I used the following functions to handle the data (let’s not focus on the ggplot functions) for now.

  • read_csv(). In the readr package. It loads the data into R.
  • select(). In thedplyr package allows us to winnow down our dataset to the columns we care about. NOTE: You can choose either the columns you want with their names, or the columns you don’t want with their name after a negative sign, -.
  • rename(). In the dplyr package. It allows us to change the names of columns: rename(NEW_NAME, OLD_NAME).
  • mutate(). In the dplyr package. Adds or modifies a column.
  • ifelse(). In base R. This is a bonus function that you don’t NEED to know now, but it is helpful! It allows you to do different things based on the output of a logical question.

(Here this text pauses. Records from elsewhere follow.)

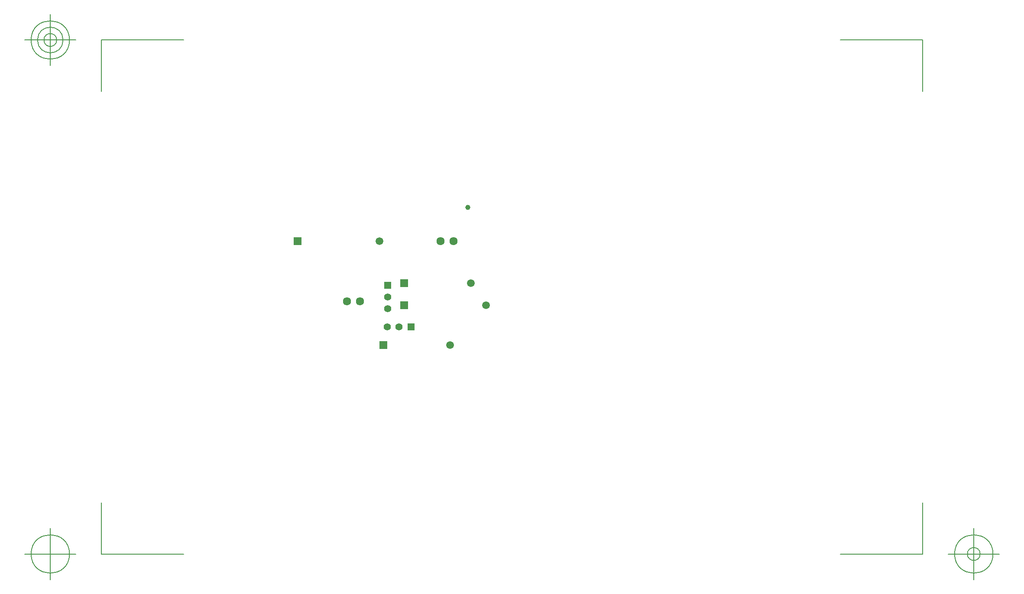
<source format=gbr>
G04 Generated by Ultiboard 14.2 *
%FSLAX33Y33*%
%MOMM*%

%ADD10C,0.001*%
%ADD11C,0.127*%
%ADD12C,1.609*%
%ADD13C,1.000*%
%ADD14C,1.422*%
%ADD15R,1.422X1.422*%
%ADD16C,1.500*%
%ADD17R,1.500X1.500*%


G04 ColorRGB FF00CC for the following layer *
%LNSolder Mask Top*%
%LPD*%
G54D10*
G54D11*
X-254Y-254D02*
X-254Y9797D01*
X-254Y-254D02*
X15797Y-254D01*
X160254Y-254D02*
X144203Y-254D01*
X160254Y-254D02*
X160254Y9797D01*
X160254Y100254D02*
X160254Y90203D01*
X160254Y100254D02*
X144203Y100254D01*
X-254Y100254D02*
X15797Y100254D01*
X-254Y100254D02*
X-254Y90203D01*
X-5254Y-254D02*
X-15254Y-254D01*
X-10254Y-5254D02*
X-10254Y4746D01*
X-14004Y-254D02*
G75*
D01*
G02X-14004Y-254I3750J0*
G01*
X165254Y-254D02*
X175254Y-254D01*
X170254Y-5254D02*
X170254Y4746D01*
X166504Y-254D02*
G75*
D01*
G02X166504Y-254I3750J0*
G01*
X169004Y-254D02*
G75*
D01*
G02X169004Y-254I1250J0*
G01*
X-5254Y100254D02*
X-15254Y100254D01*
X-10254Y95254D02*
X-10254Y105254D01*
X-14004Y100254D02*
G75*
D01*
G02X-14004Y100254I3750J0*
G01*
X-12754Y100254D02*
G75*
D01*
G02X-12754Y100254I2500J0*
G01*
X-11504Y100254D02*
G75*
D01*
G02X-11504Y100254I1250J0*
G01*
G54D12*
X50297Y49169D03*
X47757Y49169D03*
X68580Y60960D03*
X66040Y60960D03*
G54D13*
X71374Y67564D03*
G54D14*
X55724Y50000D03*
X55724Y47700D03*
X57924Y44134D03*
X55624Y44134D03*
G54D15*
X55724Y52300D03*
X60224Y44134D03*
G54D16*
X74935Y48369D03*
X71935Y52693D03*
X67869Y40561D03*
X54100Y60960D03*
G54D17*
X58935Y48369D03*
X58935Y52693D03*
X54869Y40561D03*
X38100Y60960D03*

M02*

</source>
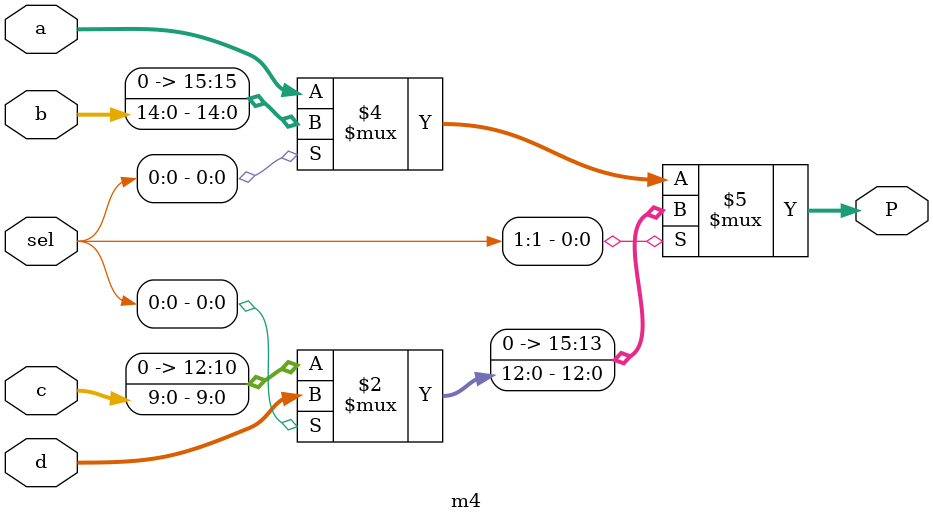
<source format=v>
`timescale 1ns / 1ps
module m4(
input [15:0] a,  
input [14:0] b,
input [9:0] c,
input [12:0] d,
input [1:0] sel,
output [15:0]P
);

assign P = sel[1] ? (sel[0]? d: c): (sel[0] ? b: a);
endmodule
</source>
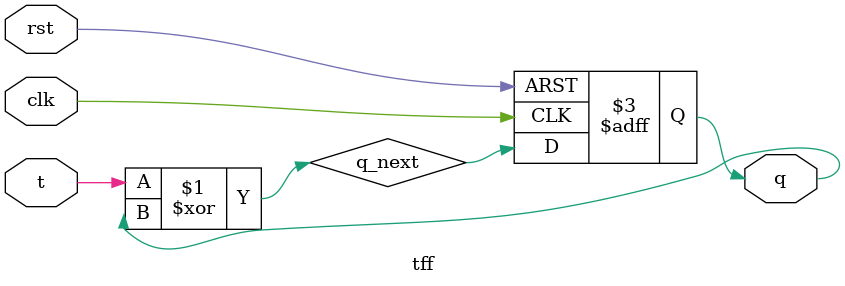
<source format=v>
module tff (
    input clk,
    input rst,
    input t,
    output reg q
);

wire q_next;

// T flip-flop: q_next = t XOR q
xor xor1 (q_next, t, q);

always @(posedge clk or posedge rst) begin
    if (rst)
        q <= 1'b0;
    else
        q <= q_next;
end

endmodule

</source>
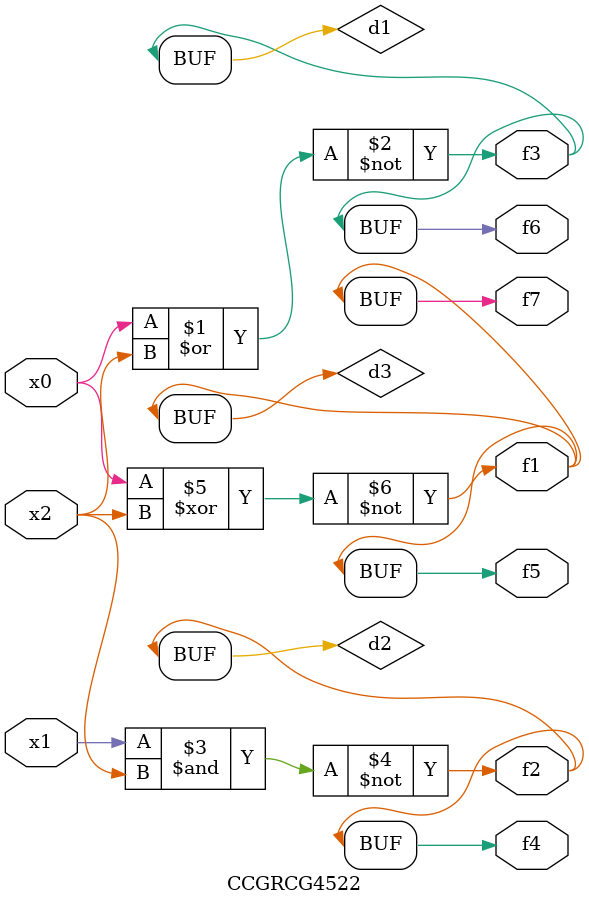
<source format=v>
module CCGRCG4522(
	input x0, x1, x2,
	output f1, f2, f3, f4, f5, f6, f7
);

	wire d1, d2, d3;

	nor (d1, x0, x2);
	nand (d2, x1, x2);
	xnor (d3, x0, x2);
	assign f1 = d3;
	assign f2 = d2;
	assign f3 = d1;
	assign f4 = d2;
	assign f5 = d3;
	assign f6 = d1;
	assign f7 = d3;
endmodule

</source>
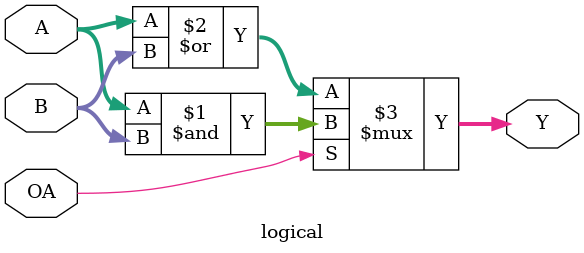
<source format=v>
module logical(A, B, OA, Y);

  // inputs
  input [7:0] A, B;
  input OA;

  // outputs
  output [7:0] Y;

  /* ADD YOUR CODE BELOW THIS LINE */
  
  assign Y = OA ? (A & B) : (A | B);

  /* ADD YOUR CODE ABOVE THIS LINE */

endmodule

</source>
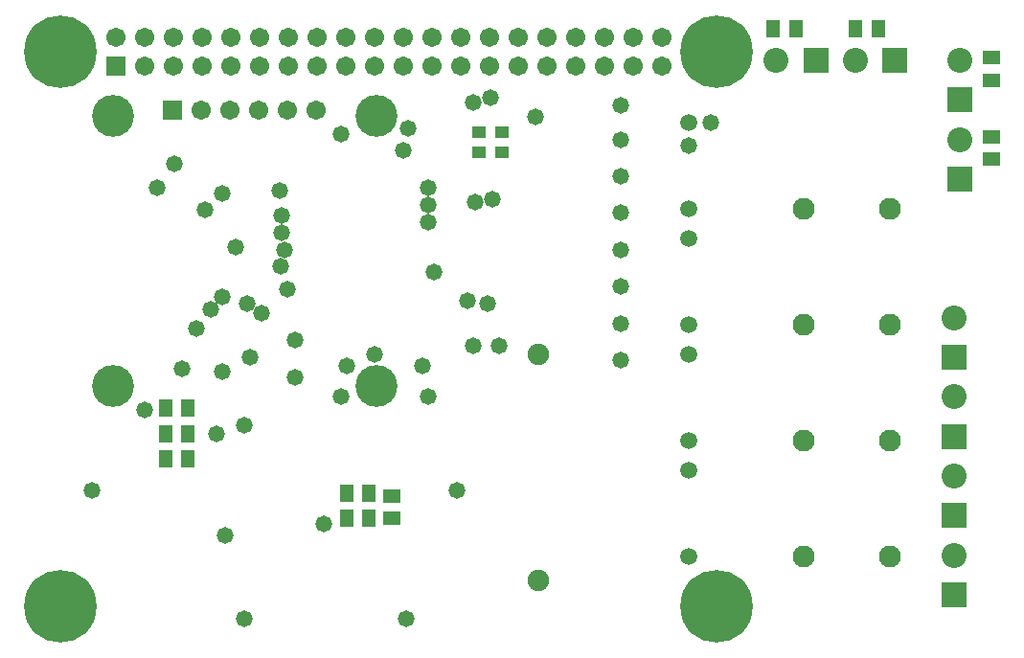
<source format=gbs>
G04*
G04 #@! TF.GenerationSoftware,Altium Limited,Altium Designer,21.7.1 (17)*
G04*
G04 Layer_Color=16711935*
%FSLAX25Y25*%
%MOIN*%
G70*
G04*
G04 #@! TF.SameCoordinates,805F3405-D18D-4A14-B230-685FC2141578*
G04*
G04*
G04 #@! TF.FilePolarity,Negative*
G04*
G01*
G75*
%ADD33R,0.05918X0.04737*%
%ADD36R,0.04737X0.05918*%
%ADD44C,0.07493*%
%ADD45C,0.06706*%
%ADD46R,0.06706X0.06706*%
%ADD47C,0.14580*%
%ADD48R,0.06706X0.06706*%
%ADD49R,0.08674X0.08674*%
%ADD50C,0.08674*%
%ADD51R,0.08674X0.08674*%
%ADD52C,0.05918*%
%ADD53C,0.07690*%
%ADD54C,0.25210*%
%ADD55C,0.05800*%
%ADD72R,0.04540X0.03950*%
D33*
X337598Y169291D02*
D03*
Y177165D02*
D03*
Y196850D02*
D03*
Y204724D02*
D03*
X128937Y52165D02*
D03*
Y44291D02*
D03*
D36*
X298228Y214567D02*
D03*
X290354D02*
D03*
X269685D02*
D03*
X261811D02*
D03*
X58071Y82677D02*
D03*
X50197D02*
D03*
X121063Y53150D02*
D03*
X113189D02*
D03*
Y44291D02*
D03*
X121063D02*
D03*
X58071Y73819D02*
D03*
X50197D02*
D03*
Y64961D02*
D03*
X58071D02*
D03*
D44*
X180118Y101378D02*
D03*
Y22638D02*
D03*
D45*
X92756Y186221D02*
D03*
X102756D02*
D03*
X62756D02*
D03*
X72756D02*
D03*
X82756D02*
D03*
X32874Y211772D02*
D03*
X42874Y201772D02*
D03*
Y211772D02*
D03*
X52874Y201772D02*
D03*
Y211772D02*
D03*
X62874Y201772D02*
D03*
Y211772D02*
D03*
X72874Y201772D02*
D03*
Y211772D02*
D03*
X82874Y201772D02*
D03*
Y211772D02*
D03*
X92874Y201772D02*
D03*
Y211772D02*
D03*
X102874Y201772D02*
D03*
Y211772D02*
D03*
X112874Y201772D02*
D03*
Y211772D02*
D03*
X122874Y201772D02*
D03*
Y211772D02*
D03*
X132874Y201772D02*
D03*
Y211772D02*
D03*
X142874Y201772D02*
D03*
Y211772D02*
D03*
X152874Y201772D02*
D03*
Y211772D02*
D03*
X162874Y201772D02*
D03*
Y211772D02*
D03*
X172874Y201772D02*
D03*
Y211772D02*
D03*
X182874Y201772D02*
D03*
Y211772D02*
D03*
X192874Y201772D02*
D03*
Y211772D02*
D03*
X202874Y201772D02*
D03*
Y211772D02*
D03*
X212874Y201772D02*
D03*
Y211772D02*
D03*
X222874Y201772D02*
D03*
Y211772D02*
D03*
D46*
X52756Y186221D02*
D03*
D47*
X31890Y184252D02*
D03*
X123622D02*
D03*
Y90551D02*
D03*
X31890D02*
D03*
D48*
X32874Y201772D02*
D03*
D49*
X326772Y162402D02*
D03*
Y189961D02*
D03*
X324803Y100394D02*
D03*
Y72835D02*
D03*
Y45276D02*
D03*
Y17717D02*
D03*
D50*
X326772Y176181D02*
D03*
Y203740D02*
D03*
X290354D02*
D03*
X262795D02*
D03*
X324803Y114173D02*
D03*
Y86614D02*
D03*
Y59055D02*
D03*
Y31496D02*
D03*
D51*
X304134Y203740D02*
D03*
X276575D02*
D03*
D52*
X232283Y31024D02*
D03*
Y61024D02*
D03*
Y101378D02*
D03*
Y71378D02*
D03*
Y141732D02*
D03*
Y111732D02*
D03*
Y182087D02*
D03*
Y152087D02*
D03*
D53*
X272284Y31024D02*
D03*
X302284D02*
D03*
Y71378D02*
D03*
X272284D02*
D03*
X302284Y111732D02*
D03*
X272284D02*
D03*
X302284Y152087D02*
D03*
X272284D02*
D03*
D54*
X13780Y206693D02*
D03*
X242126D02*
D03*
Y13780D02*
D03*
X13780D02*
D03*
D55*
X77756Y9279D02*
D03*
X133858D02*
D03*
X208661Y187992D02*
D03*
X158086Y154478D02*
D03*
X164035Y155252D02*
D03*
X141732Y86614D02*
D03*
X123031Y101378D02*
D03*
X92827Y123957D02*
D03*
X70187Y121369D02*
D03*
X83850Y115850D02*
D03*
X78803Y119095D02*
D03*
X65945Y117126D02*
D03*
X111221Y86614D02*
D03*
X105315Y42323D02*
D03*
X240158Y182087D02*
D03*
X232283Y174213D02*
D03*
X208661Y150591D02*
D03*
Y163386D02*
D03*
Y176181D02*
D03*
X179134Y184055D02*
D03*
X139764Y97441D02*
D03*
X157480Y104331D02*
D03*
X166339D02*
D03*
X162402Y119095D02*
D03*
X155512Y120079D02*
D03*
X132874Y172244D02*
D03*
X24606Y54134D02*
D03*
X43044Y81956D02*
D03*
X151575Y54134D02*
D03*
X56102Y96457D02*
D03*
X67913Y73819D02*
D03*
X89909Y158371D02*
D03*
X47244Y159449D02*
D03*
X163386Y190850D02*
D03*
X157480Y188976D02*
D03*
X95472Y93504D02*
D03*
Y106299D02*
D03*
X74740Y138779D02*
D03*
X53517Y167691D02*
D03*
X69882Y157480D02*
D03*
X141732Y153449D02*
D03*
Y159449D02*
D03*
X90361Y131924D02*
D03*
X90551Y149726D02*
D03*
X90547Y143726D02*
D03*
X91538Y137808D02*
D03*
X141732Y147449D02*
D03*
X143701Y129921D02*
D03*
X69882Y95472D02*
D03*
X79724Y100394D02*
D03*
X111221Y178150D02*
D03*
X70866Y38386D02*
D03*
X61024Y110236D02*
D03*
X77756Y76772D02*
D03*
X63976Y151575D02*
D03*
X113189Y97441D02*
D03*
X134843Y180118D02*
D03*
X208661Y99410D02*
D03*
Y112205D02*
D03*
Y125000D02*
D03*
Y137795D02*
D03*
D72*
X159448Y171653D02*
D03*
X159449Y178740D02*
D03*
X167322Y171653D02*
D03*
X167323Y178740D02*
D03*
M02*

</source>
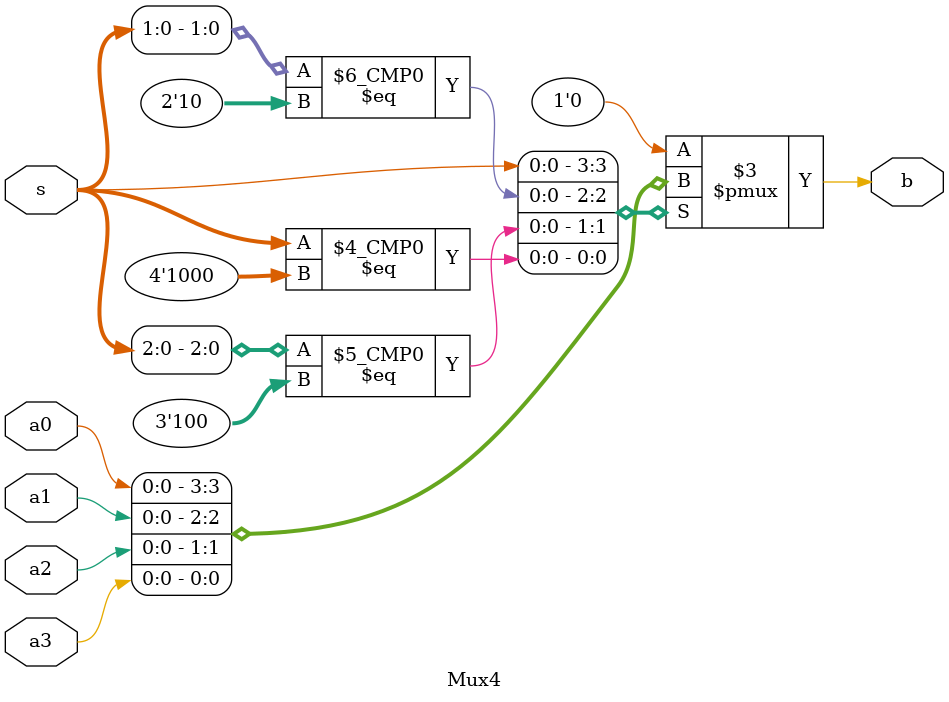
<source format=v>

module Mux4 (
    a3,a2,a1,a0,s,b
);
    parameter k = 1;
    input [k-1:0] a3,a2,a1,a0; //输入信号
    input [3:0] s;//独热码选择信号
    output [k-1:0] b;//输出信号
    reg [k-1:0] b;

    always @(*) begin
        casez (s)
            4'b???1 : b=a0;
            4'b??10 : b=a1;
            4'b?100 : b=a2; 
            4'b1000 : b=a3;
            default: b={k{1'b0}};
        endcase
    end
endmodule

</source>
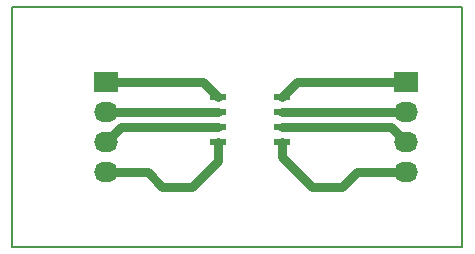
<source format=gm1>
%TF.GenerationSoftware,KiCad,Pcbnew,(7.0.0)*%
%TF.CreationDate,2024-01-25T20:38:07-05:00*%
%TF.ProjectId,LPF-Eval-Board,4c50462d-4576-4616-9c2d-426f6172642e,rev?*%
%TF.SameCoordinates,Original*%
%TF.FileFunction,Profile,NP*%
%FSLAX46Y46*%
G04 Gerber Fmt 4.6, Leading zero omitted, Abs format (unit mm)*
G04 Created by KiCad (PCBNEW (7.0.0)) date 2024-01-25 20:38:07*
%MOMM*%
%LPD*%
G01*
G04 APERTURE LIST*
%TA.AperFunction,Profile*%
%ADD10C,0.200000*%
%TD*%
%TA.AperFunction,ComponentPad*%
%ADD11R,2.030000X1.730000*%
%TD*%
%TA.AperFunction,ComponentPad*%
%ADD12O,2.030000X1.730000*%
%TD*%
%TA.AperFunction,SMDPad,CuDef*%
%ADD13R,1.460500X0.533400*%
%TD*%
%TA.AperFunction,Conductor*%
%ADD14C,0.762000*%
%TD*%
%TA.AperFunction,Conductor*%
%ADD15C,0.000000*%
%TD*%
G04 APERTURE END LIST*
D10*
X129540000Y-71120000D02*
X167640000Y-71120000D01*
X167640000Y-71120000D02*
X167640000Y-91440000D01*
X167640000Y-91440000D02*
X129540000Y-91440000D01*
X129540000Y-91440000D02*
X129540000Y-71120000D01*
D11*
%TO.P,REF\u002A\u002A,1*%
%TO.N,N/C*%
X137459999Y-77479999D03*
D12*
%TO.P,REF\u002A\u002A,2*%
X137459999Y-80019999D03*
%TO.P,REF\u002A\u002A,3*%
X137459999Y-82559999D03*
%TO.P,REF\u002A\u002A,4*%
X137459999Y-85099999D03*
%TD*%
D11*
%TO.P,REF\u002A\u002A,1*%
%TO.N,N/C*%
X162859999Y-77479999D03*
D12*
%TO.P,REF\u002A\u002A,2*%
X162859999Y-80019999D03*
%TO.P,REF\u002A\u002A,3*%
X162859999Y-82559999D03*
%TO.P,REF\u002A\u002A,4*%
X162859999Y-85099999D03*
%TD*%
D13*
%TO.P,REF\u002A\u002A,1*%
%TO.N,N/C*%
X146951699Y-78739999D03*
%TO.P,REF\u002A\u002A,2*%
X146951699Y-80009999D03*
%TO.P,REF\u002A\u002A,3*%
X146951699Y-81279999D03*
%TO.P,REF\u002A\u002A,4*%
X146951699Y-82549999D03*
%TO.P,REF\u002A\u002A,5*%
X152399999Y-82549999D03*
%TO.P,REF\u002A\u002A,6*%
X152399999Y-81279999D03*
%TO.P,REF\u002A\u002A,7*%
X152399999Y-80009999D03*
%TO.P,REF\u002A\u002A,8*%
X152399999Y-78739999D03*
%TD*%
D14*
%TO.N,*%
X146951700Y-81280000D02*
X138740000Y-81280000D01*
X145691700Y-77480000D02*
X146951700Y-78740000D01*
X152400000Y-80010000D02*
X162850000Y-80010000D01*
X154940000Y-86360000D02*
X157480000Y-86360000D01*
X140980000Y-85100000D02*
X137460000Y-85100000D01*
X146951700Y-84188300D02*
X144780000Y-86360000D01*
X161580000Y-81280000D02*
X162860000Y-82560000D01*
X157480000Y-86360000D02*
X158740000Y-85100000D01*
X137470000Y-80010000D02*
X137460000Y-80020000D01*
X137460000Y-77480000D02*
X145691700Y-77480000D01*
X144780000Y-86360000D02*
X142240000Y-86360000D01*
D15*
X145738850Y-81026000D02*
X146119850Y-81407000D01*
D14*
X146951700Y-82550000D02*
X146951700Y-84188300D01*
X153660000Y-77480000D02*
X152400000Y-78740000D01*
X152400000Y-82550000D02*
X152400000Y-83820000D01*
X152400000Y-83820000D02*
X154940000Y-86360000D01*
X158740000Y-85100000D02*
X162860000Y-85100000D01*
X146951700Y-80010000D02*
X137470000Y-80010000D01*
X138740000Y-81280000D02*
X137460000Y-82560000D01*
X162860000Y-77480000D02*
X153660000Y-77480000D01*
X162850000Y-80010000D02*
X162860000Y-80020000D01*
X152400000Y-81280000D02*
X161580000Y-81280000D01*
X142240000Y-86360000D02*
X140980000Y-85100000D01*
%TD*%
M02*

</source>
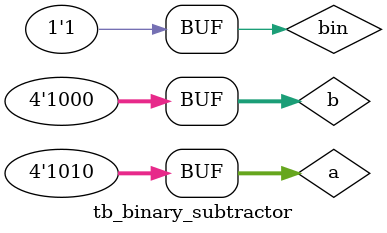
<source format=v>
module tb_binary_subtractor;
reg [3:0]a,b;
reg bin;
wire [3:0]difference;
wire bout;
binary_subtractor s1(a,b,bin,difference,bout);
initial
begin
a = 4'b 0000; b = 4'b 0000; bin = 1'b 1;
#5
a = 4'b 0001; b = 4'b 1000; bin = 1'b 1;
#5
a = 4'b 1010; b = 4'b 1000; bin = 1'b 1;
end
endmodule 
</source>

In this case, I used it to have the values of visited equal visited if there are nonzero pollinator visits, and not visited if there are zero visits.. This gives us better x-labels than TRUE / FALSE.
  • filter(). In the dplyr package. Allows you to choose rows to retain based on their values in a column. Because there is another filter() function, always specify that you want dplyr’s filter. You can do this by:
    • Using the conflict_prefer() function in the conflicted package: conflict_prefer("filter", winner = "dplyr"). OR
    • Using the package::function() convention: dplyr::filter().

Reproducible script

Now here it is!

# Yaniv Brandvain
# Feb 21 2026
# Goal to load, and clean Clarkia data for analysis

###--------------------------
### Load packages
library(dplyr)
library(ggplot2)
library(readr)
library(conflicted)
conflict_prefer("filter", winner = "dplyr") # Prefer dplyr's filter function.

###--------------------------
### Load data
ril_link <- "https://raw.githubusercontent.com/ybrandvain/datasets/refs/heads/master/clarkia_rils.csv"
ril_data <- readr::read_csv(ril_link)

###--------------------------
### Format data. Note the many line breaks make code easier to read, but don't change how it works
ril_data <- ril_data |> 
  select(location,                              # Focus on a few columns of interest
         prop_hybrid,  
         mean_visits, 
         petal_color, 
         petal_area_mm, 
         asd_mm, 
         growth_rate) |>
  rename(petal_area  = petal_area_mm,           # Makes names better
         asd         = asd_mm, 
         visits      = mean_visits)|>
  mutate(growth_rate = as.numeric(growth_rate), # Improve and add columns
         visited = ifelse(visits       > 0, "visited", "not visited"),
         has_hyb = ifelse(prop_hybrid > 0, "yes hybrid", "no hybrid"),
         relative_asd = asd / petal_area) |>    
  filter(!is.na(visited),                       # Remove NA data
         !is.na(has_hyb))

###--------------------------
### Plot the association between receiving a visits and having a hybrid by location
final_plot <- ggplot(ril_data, aes(x = has_hyb, fill = visited))+
  geom_bar()+
  facet_wrap(~location, labeller = "label_both")+
  theme(legend.position = "bottom",                  # tricks to make better plots 
        axis.title.y      = element_text(size = 18), # we didnt learn these tricks yet
        axis.title.x      = element_blank(),         # we will learn this in chapter 8
        axis.text         = element_text(size = 18),
        legend.title      = element_blank(),
        legend.text       = element_text(size = 18), 
        strip.text        = element_text(size = 18))